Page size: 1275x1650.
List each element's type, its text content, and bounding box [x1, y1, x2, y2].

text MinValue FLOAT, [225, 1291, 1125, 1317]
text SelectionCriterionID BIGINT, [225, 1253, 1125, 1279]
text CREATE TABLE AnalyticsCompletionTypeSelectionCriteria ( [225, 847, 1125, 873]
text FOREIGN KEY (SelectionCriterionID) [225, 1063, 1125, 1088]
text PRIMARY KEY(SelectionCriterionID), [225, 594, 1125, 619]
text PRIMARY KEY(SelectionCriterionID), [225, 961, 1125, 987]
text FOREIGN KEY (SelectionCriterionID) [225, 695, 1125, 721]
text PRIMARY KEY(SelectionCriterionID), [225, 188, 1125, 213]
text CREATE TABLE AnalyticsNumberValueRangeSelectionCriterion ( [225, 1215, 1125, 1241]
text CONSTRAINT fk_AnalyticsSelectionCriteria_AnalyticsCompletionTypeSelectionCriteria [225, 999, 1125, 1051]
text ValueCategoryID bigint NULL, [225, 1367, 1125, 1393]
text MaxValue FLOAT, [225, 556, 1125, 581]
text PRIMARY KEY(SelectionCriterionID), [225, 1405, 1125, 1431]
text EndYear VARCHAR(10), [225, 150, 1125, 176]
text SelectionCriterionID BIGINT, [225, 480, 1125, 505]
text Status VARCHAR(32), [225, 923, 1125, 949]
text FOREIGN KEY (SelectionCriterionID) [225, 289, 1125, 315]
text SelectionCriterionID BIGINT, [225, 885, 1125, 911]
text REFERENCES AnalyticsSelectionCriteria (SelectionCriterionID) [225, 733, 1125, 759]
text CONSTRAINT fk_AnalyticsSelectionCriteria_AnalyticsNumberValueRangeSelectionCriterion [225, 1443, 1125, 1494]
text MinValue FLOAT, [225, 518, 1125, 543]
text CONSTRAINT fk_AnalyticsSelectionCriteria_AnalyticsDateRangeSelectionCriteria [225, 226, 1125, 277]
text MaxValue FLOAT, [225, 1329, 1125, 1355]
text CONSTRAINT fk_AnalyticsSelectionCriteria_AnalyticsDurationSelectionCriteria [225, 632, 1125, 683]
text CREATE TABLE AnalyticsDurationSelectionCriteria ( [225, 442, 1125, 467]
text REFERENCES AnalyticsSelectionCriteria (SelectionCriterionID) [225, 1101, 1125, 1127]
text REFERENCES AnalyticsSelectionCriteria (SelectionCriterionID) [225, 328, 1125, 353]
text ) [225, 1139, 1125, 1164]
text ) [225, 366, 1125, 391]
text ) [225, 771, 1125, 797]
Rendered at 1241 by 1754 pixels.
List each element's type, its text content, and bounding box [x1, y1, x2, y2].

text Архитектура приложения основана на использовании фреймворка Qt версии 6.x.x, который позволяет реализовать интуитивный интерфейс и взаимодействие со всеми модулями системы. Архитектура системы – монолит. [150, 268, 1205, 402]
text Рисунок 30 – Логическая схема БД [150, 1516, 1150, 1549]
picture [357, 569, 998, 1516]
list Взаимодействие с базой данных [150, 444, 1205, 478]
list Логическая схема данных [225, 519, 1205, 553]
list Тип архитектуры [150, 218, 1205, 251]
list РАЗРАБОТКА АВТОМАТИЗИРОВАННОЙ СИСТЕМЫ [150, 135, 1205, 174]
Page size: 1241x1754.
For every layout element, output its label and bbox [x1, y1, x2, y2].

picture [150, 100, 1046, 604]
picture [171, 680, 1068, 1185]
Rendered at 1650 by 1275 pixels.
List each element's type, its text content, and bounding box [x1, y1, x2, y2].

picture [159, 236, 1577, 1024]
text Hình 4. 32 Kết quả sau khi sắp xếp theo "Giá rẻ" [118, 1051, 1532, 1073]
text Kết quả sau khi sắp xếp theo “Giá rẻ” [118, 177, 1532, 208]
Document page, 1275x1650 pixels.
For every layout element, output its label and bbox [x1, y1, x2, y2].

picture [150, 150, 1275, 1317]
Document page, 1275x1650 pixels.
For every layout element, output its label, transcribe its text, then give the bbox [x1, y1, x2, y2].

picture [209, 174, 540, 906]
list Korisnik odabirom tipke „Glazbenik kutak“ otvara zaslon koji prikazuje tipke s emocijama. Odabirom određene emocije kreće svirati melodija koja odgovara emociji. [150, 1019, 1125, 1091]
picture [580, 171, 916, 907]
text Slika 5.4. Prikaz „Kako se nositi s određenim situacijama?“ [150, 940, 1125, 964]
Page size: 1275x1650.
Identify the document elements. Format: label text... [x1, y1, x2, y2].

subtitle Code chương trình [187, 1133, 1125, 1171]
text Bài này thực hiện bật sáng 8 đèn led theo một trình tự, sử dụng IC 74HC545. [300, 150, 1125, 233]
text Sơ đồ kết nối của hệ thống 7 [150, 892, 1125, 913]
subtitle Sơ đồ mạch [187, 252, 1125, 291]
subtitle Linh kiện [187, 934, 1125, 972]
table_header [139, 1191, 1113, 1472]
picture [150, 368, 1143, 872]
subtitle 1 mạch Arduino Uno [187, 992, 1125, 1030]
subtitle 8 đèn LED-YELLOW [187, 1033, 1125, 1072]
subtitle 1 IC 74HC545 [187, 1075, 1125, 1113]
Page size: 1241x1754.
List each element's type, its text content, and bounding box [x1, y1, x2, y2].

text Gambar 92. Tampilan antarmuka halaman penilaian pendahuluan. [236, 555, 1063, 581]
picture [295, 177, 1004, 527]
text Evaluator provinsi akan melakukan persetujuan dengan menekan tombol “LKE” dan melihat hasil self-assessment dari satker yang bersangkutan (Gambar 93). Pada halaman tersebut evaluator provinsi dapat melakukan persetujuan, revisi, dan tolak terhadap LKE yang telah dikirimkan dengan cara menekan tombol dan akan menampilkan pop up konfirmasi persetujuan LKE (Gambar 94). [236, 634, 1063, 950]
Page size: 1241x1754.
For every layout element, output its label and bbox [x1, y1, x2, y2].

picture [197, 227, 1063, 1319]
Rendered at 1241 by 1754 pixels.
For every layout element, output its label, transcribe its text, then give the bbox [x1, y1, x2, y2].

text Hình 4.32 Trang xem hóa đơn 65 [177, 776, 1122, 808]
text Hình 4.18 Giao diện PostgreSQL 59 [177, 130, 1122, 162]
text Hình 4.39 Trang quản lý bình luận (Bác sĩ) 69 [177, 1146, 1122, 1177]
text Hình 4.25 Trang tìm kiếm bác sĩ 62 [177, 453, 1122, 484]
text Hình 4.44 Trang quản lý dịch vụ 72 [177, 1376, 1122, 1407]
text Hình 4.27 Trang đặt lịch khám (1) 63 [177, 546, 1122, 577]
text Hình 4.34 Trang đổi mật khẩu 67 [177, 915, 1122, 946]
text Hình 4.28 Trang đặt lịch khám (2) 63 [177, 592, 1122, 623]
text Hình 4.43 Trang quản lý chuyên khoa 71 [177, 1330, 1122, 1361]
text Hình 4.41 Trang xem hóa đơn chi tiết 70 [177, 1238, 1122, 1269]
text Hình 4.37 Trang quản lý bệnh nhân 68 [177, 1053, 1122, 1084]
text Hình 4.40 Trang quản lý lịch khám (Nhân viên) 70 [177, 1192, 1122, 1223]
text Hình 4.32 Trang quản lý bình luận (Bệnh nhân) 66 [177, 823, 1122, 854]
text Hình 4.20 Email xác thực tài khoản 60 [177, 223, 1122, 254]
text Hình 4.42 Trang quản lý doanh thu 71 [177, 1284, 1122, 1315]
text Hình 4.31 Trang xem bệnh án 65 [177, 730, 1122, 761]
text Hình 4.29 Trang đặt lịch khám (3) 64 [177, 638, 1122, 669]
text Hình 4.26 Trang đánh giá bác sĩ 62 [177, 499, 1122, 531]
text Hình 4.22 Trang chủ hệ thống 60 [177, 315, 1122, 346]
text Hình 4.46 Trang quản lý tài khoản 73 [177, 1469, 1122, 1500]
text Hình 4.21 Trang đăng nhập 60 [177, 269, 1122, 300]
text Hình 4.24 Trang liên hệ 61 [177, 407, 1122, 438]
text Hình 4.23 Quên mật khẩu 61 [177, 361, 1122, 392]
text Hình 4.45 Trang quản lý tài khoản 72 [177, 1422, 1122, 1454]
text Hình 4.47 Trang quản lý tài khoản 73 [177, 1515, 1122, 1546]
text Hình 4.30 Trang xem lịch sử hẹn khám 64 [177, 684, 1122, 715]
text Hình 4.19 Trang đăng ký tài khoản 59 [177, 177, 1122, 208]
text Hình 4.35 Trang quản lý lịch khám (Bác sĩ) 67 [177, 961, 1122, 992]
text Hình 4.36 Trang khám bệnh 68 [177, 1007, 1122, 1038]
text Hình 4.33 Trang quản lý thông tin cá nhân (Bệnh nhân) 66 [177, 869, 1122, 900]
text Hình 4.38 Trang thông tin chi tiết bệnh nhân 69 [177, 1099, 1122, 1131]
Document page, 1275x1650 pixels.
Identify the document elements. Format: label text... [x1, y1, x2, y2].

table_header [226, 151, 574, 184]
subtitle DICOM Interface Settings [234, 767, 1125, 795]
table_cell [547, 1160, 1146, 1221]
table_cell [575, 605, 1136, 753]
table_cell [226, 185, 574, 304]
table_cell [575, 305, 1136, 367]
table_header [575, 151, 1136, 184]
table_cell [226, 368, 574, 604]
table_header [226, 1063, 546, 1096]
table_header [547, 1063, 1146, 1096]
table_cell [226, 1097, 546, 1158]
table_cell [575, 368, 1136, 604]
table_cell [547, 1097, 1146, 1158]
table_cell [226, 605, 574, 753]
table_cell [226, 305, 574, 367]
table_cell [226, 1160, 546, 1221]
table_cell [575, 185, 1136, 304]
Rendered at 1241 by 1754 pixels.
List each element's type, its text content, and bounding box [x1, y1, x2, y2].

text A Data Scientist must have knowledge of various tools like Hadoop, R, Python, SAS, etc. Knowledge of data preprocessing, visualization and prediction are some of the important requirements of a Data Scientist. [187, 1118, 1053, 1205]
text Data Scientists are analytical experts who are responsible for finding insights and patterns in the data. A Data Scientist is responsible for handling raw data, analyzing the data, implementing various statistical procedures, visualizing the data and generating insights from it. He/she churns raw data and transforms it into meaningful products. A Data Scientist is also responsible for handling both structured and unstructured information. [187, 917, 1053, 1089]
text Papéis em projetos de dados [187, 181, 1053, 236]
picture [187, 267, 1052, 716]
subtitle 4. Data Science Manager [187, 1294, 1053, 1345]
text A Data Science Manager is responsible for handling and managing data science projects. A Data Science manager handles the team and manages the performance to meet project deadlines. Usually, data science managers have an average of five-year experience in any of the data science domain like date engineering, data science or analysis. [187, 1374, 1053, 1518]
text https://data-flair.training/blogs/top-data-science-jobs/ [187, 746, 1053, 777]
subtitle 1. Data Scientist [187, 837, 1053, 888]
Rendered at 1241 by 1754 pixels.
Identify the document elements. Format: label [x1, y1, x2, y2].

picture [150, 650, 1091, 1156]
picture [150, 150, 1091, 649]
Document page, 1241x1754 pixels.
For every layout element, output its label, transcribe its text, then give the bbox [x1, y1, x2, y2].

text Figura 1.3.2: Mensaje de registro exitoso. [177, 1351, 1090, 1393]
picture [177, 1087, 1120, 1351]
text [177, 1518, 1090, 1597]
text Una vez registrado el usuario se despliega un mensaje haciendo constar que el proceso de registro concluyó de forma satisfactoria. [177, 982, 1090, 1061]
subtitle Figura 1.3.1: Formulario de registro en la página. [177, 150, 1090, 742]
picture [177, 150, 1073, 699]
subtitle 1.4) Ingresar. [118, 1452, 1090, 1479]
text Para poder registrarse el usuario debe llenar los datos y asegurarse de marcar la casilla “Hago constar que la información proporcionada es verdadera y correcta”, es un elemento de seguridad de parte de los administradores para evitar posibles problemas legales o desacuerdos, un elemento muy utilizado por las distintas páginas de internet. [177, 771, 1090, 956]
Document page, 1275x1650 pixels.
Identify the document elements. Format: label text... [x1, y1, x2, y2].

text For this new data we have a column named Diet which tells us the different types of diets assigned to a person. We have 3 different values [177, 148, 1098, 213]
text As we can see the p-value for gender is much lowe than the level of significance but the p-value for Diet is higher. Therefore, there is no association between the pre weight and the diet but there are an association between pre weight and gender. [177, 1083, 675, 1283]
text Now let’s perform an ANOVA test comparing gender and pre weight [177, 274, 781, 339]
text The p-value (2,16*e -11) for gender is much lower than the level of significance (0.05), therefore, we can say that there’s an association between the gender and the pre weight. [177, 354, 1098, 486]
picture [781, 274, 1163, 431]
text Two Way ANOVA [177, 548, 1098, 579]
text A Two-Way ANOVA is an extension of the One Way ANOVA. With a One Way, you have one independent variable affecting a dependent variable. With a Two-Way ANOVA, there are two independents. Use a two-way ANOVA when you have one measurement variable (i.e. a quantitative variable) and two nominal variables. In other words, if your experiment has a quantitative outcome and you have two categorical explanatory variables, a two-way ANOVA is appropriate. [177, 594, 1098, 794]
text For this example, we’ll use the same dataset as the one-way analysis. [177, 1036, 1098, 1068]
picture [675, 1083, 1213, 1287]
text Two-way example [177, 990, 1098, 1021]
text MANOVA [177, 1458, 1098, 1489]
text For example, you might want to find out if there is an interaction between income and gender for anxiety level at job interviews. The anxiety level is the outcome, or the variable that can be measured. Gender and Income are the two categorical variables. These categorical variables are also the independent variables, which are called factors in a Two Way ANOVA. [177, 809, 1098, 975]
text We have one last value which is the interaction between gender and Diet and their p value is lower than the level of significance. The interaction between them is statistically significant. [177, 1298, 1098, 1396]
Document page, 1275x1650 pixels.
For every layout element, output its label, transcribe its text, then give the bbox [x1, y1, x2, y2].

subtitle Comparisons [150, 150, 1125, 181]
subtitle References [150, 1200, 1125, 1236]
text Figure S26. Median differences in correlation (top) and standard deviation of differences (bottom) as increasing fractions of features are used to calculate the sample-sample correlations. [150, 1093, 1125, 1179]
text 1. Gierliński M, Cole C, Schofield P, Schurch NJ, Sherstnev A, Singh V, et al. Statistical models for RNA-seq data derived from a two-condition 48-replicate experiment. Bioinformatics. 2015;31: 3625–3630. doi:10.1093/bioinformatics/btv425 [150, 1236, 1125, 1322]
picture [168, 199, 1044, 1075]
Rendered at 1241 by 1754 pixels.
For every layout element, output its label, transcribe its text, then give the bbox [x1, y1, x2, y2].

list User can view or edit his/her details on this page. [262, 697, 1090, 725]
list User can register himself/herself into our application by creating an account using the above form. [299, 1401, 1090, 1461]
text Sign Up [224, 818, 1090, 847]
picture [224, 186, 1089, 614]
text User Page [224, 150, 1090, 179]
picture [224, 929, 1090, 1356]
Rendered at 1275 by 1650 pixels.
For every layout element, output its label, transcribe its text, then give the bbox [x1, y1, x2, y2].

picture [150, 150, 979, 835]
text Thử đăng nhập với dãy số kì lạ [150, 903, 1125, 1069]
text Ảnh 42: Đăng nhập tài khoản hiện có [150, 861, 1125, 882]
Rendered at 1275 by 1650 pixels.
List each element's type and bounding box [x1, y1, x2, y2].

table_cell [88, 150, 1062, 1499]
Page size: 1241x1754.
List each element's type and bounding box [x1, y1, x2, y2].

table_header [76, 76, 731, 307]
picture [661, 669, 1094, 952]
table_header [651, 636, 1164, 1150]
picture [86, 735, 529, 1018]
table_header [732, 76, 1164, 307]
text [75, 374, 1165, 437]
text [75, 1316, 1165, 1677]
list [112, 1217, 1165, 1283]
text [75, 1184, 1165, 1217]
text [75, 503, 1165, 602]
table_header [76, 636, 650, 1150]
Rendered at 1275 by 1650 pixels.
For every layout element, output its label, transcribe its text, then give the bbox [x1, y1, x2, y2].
+++
#### ABOUT THIS EXERCISE
In the entries above, find the line containing "text [75, 1316, 1165, 1677]". Set down that line and every line after it through the last one, exactly and alone.

#### OUTPUT FOR THIS EXERCISE
text [75, 1316, 1165, 1677]
list [112, 1217, 1165, 1283]
text [75, 1184, 1165, 1217]
text [75, 503, 1165, 602]
table_header [76, 636, 650, 1150]
Rendered at 1275 by 1650 pixels.
For every layout element, output its label, transcribe its text, then give the bbox [x1, y1, x2, y2].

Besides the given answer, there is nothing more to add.